How can I provide a counterexample for this predicate logic problem?

Question

I'm honesty still unsure of what a counterexample even is, and what I've found on isn't helping me much in the way of understanding. I'm hoping to get pointed in a correct direction.

Predicates L(x) (lion), A(x) (animal), M(x) (mortal). Give a counterexample to show that the following is not a valid logical implication.

“All lions are animals. All lions are mortal. Therefore all animals are mortal.”

I think I've formalized this correctly as...

∀x(lion(x) → animal(x))

∀x(lion(x) → mortal(x))

Therefore...

∀x(animal(x) → mortal(x))

But I'm unsure as to how to begin with providing a counterexample.

Answer 1

It's difficult to answer this without doing the problem; presumably you have some other problems like this, where you can use the basic idea.

You use a counterexample when the statement is FALSE. In this case, you need to show that the first two parts are true, but the last part doesn't have to be.

To make the last part false, you need an $x$ which is an animal but not mortal.

Can that animal be a lion? No, because then it would be mortal by assumption. It could be any other type of animal, though, such as a unicorn.

An immortal unicorn doesn't contradict the assumptions you're given -- False implies anything is True -- but it does contradict the conclusion.

Answer 2

Imagine there is an imortal porpoise. This doesn't violate any of the two hypotheses.
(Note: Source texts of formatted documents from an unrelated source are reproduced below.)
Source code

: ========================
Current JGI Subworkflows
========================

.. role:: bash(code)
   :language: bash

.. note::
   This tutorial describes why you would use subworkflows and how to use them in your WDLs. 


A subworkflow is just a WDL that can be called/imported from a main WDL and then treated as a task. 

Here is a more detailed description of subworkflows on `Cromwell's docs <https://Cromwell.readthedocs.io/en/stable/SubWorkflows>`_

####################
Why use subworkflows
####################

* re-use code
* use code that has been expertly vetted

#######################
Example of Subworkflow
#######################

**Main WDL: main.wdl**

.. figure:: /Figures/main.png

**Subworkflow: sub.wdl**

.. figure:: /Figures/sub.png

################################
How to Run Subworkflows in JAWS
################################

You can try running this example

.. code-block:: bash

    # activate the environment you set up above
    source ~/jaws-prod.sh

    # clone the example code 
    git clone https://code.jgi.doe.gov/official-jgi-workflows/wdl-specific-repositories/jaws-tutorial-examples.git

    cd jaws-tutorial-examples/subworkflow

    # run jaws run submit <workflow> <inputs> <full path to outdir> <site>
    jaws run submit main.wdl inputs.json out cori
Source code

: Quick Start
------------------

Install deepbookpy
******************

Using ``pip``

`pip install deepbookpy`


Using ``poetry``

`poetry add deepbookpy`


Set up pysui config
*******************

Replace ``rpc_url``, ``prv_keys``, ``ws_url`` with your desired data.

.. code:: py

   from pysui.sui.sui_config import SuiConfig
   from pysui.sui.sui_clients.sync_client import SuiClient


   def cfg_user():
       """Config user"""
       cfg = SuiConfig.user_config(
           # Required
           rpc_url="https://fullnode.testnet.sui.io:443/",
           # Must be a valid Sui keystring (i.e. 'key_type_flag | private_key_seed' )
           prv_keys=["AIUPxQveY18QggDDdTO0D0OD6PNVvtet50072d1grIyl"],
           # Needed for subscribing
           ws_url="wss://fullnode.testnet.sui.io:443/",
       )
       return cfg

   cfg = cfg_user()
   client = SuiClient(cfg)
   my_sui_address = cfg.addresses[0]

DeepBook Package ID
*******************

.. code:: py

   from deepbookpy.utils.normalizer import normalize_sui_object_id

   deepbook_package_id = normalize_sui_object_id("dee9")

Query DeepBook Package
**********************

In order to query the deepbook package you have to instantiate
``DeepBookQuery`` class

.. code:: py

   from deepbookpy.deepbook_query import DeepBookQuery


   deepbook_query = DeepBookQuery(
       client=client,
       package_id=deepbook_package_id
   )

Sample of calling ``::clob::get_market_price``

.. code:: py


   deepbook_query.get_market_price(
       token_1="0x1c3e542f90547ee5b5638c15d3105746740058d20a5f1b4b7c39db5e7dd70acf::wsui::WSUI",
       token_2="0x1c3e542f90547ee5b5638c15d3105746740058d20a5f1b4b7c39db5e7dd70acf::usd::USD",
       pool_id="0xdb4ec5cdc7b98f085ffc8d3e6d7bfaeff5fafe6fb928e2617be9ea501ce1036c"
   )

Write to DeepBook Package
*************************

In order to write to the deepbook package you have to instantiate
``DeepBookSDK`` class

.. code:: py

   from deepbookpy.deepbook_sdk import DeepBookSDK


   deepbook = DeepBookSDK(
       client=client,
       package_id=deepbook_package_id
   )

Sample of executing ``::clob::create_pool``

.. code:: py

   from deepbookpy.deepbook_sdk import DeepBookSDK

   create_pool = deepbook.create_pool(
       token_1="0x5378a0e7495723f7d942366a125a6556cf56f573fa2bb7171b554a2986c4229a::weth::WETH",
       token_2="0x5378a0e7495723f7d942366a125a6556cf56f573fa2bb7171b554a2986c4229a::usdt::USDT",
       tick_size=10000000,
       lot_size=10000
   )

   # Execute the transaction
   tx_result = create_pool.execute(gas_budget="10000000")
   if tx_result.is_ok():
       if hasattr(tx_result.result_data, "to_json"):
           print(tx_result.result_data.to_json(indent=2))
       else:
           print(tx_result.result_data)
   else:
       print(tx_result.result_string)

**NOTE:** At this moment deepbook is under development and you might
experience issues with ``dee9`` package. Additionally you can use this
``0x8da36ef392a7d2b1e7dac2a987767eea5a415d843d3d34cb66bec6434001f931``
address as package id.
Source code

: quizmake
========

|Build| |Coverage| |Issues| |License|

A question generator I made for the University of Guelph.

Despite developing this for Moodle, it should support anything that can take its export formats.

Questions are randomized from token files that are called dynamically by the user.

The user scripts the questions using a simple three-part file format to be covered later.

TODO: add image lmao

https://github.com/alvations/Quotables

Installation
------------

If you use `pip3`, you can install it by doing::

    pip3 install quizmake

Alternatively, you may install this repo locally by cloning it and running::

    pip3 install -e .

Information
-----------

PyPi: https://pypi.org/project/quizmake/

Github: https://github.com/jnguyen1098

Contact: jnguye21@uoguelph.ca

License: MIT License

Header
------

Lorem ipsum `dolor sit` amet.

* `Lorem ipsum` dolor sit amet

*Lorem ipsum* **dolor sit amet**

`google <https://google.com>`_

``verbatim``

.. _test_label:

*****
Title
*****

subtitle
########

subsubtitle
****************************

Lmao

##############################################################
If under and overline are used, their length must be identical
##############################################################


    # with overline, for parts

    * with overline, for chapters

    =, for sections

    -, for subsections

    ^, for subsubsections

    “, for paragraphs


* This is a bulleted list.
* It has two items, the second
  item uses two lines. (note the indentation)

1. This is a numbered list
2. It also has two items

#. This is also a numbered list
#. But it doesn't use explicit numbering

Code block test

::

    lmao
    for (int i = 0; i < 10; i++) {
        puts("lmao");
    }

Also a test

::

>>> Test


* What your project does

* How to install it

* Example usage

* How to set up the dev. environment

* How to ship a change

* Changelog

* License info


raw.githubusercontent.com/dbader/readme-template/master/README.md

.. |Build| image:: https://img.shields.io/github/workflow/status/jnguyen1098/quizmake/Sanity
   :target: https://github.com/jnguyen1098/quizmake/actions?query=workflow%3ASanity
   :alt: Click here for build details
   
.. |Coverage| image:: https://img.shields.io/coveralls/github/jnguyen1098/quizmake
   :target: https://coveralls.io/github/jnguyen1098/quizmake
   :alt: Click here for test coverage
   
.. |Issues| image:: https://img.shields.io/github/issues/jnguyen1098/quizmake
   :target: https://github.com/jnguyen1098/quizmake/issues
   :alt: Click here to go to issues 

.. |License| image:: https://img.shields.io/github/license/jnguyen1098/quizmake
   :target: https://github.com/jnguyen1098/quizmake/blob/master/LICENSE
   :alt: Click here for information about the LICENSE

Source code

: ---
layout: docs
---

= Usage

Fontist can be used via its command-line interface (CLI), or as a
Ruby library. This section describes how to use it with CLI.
It's an animal, but is not a lion so it doesn't need to be mortal.

(Don't cross the state lion with gulls for immortal porpoises.)

Answer 3

The (proposizional) logic implication $(A \wedge B) \to C$ is obviously not "valid": it is not true for every interpretation, for example it is false when $C$ is false and both $A$ and $B$ are true.

You have something simlar with predicate logic, where $A=\forall x( l(x) \to a(x))$, $B=\forall x (l(x) \to m(x))$ and $C=\forall x (a(x) \to m(x))$, it's still not valid because it is false for $C$ false and both $A$ and $B$ true, but you need to find a "predicate logic"-interpretation, that is not just truth value assignment but a "universe" set and three actual property for elements of the set.

For example we can take:

• the set $\mathbb N$ of natural numbers
• $l(x)$ is $x$ is divisible by $6$
• $a(x)$ is $x$ is divisible by $2$
• $m(x)$ is $x$ is divisible by $3$

now you have:

• $\forall x( l(x) \to a(x))$ true
• $\forall x( l(x) \to m(x))$ true

but

• $\forall x( a(x) \to m(x))$ false

So this model offers a counterexample proving that the implication is not valid.

Answer 4

Let your domain be $\{1,~2\}$. Define $\text{animal}(x)$ as $x = 1$. Define $\text{mortal}(x)$ as $x = 2$. Define $\text{lion}(x)$ as $x \ne 1 \land x \ne 2$.

Then

$$\begin{array} {c} \forall x ~:~ \text{lion}(x) \implies \text{animal(x)},~ \forall x ~:~ \text{lion}(x) \implies \text{mortal(x)} \\ \not \models \\ \forall x ~:~ \text{animal}(x) \implies \text{mortal(x)} \end{array}$$

And since the statement doesn't hold in all models, it is not valid.